Приведённый отрывок

Как и Вильгельм IX Аквитанский, графиня де Диа не притворяется, утверждая, что любовь возможна и без сладострастной близости. К радости потомков, сохранилась музыка, на которую была положена одна из баллад этой дамы‑трубадура, и сегодня мы можем услышать ее в исполнении Элизабет Леснес, собирательницы средневековой музыки.
На севере Франции менестрелей называли trouveres – труверы, – они подхватывали мотивы песен трубадуров, их музыка испытывала значительное влияние школы пения собора Парижской Богоматери. Слушая музыку XII–XIII веков, мы понимаем, как были близки в ту пору церковные песнопения и мирские песни. Сохранилось достаточно много рукописных текстов, по которым можно было исполнять песни под аккомпанемент лютни. Менестрели любовь идеализировали: прекрасная дама была для них недосягаемой. Ей приписывались все мыслимые достоинства: и красота, и кротость, и чувствительная душа, не знающая греха, – все эти свойства возлюбленной поэт превозносил в своих песнопениях. В отличие от трубадуров южной Франции менестрели воспевали страстное желание, а не процесс его реализации.

Фрагменты записей

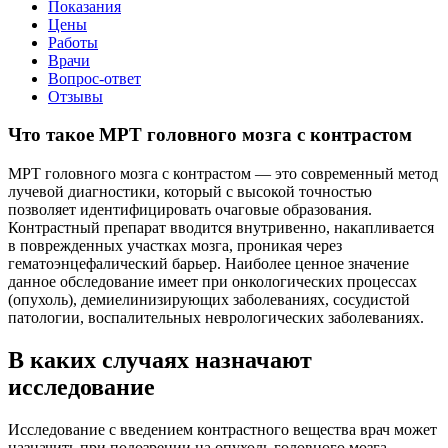
Показания
Цены
Работы
Врачи
Вопрос-ответ
Отзывы
Что такое МРТ головного мозга с контрастом
МРТ головного мозга с контрастом — это современный метод
лучевой диагностики, который с высокой точностью
позволяет идентифицировать очаговые образования.
Контрастный препарат вводится внутривенно, накапливается
в поврежденных участках мозга, проникая через
гематоэнцефалический барьер. Наиболее ценное значение
данное обследование имеет при онкологических процессах
(опухоль), демиелинизирующих заболеваниях, сосудистой
патологии, воспалительных неврологических заболеваниях.
В каких случаях назначают
исследование
Исследование с введением контрастного вещества врач может
назначить при подозрении на опухоль головного мозга,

Проверьте понимание
1 > Пожалуйста, ответьте на вопросы по отрывку о трубадурах и менестрелях:
(a) Кто исполняет сохранившуюся балладу графини де Диа?
(b) Как называли менестрелей на севере Франции?
(c) Под аккомпанемент какого инструмента можно было исполнять песни по сохранившимся рукописным текстам?
2 > Поменяйте во всех записях «Отзывы» на «Комментарии», остальное оставьте без изменений. Изображения в ответ не включайте.

Ожидаемые ответы
1 >
(a) Элизабет Леснес, собирательница средневековой музыки.
(b) Trouveres, то есть труверы.
(c) Под аккомпанемент лютни.

2 >
Показания
Цены
Работы
Врачи
Вопрос-ответ
Комментарии
Что такое МРТ головного мозга с контрастом
МРТ головного мозга с контрастом — это современный метод
лучевой диагностики, который с высокой точностью
позволяет идентифицировать очаговые образования.
Контрастный препарат вводится внутривенно, накапливается
в поврежденных участках мозга, проникая через
гематоэнцефалический барьер. Наиболее ценное значение
данное обследование имеет при онкологических процессах
(опухоль), демиелинизирующих заболеваниях, сосудистой
патологии, воспалительных неврологических заболеваниях.
В каких случаях назначают
исследование
Исследование с введением контрастного вещества врач может
назначить при подозрении на опухоль головного мозга,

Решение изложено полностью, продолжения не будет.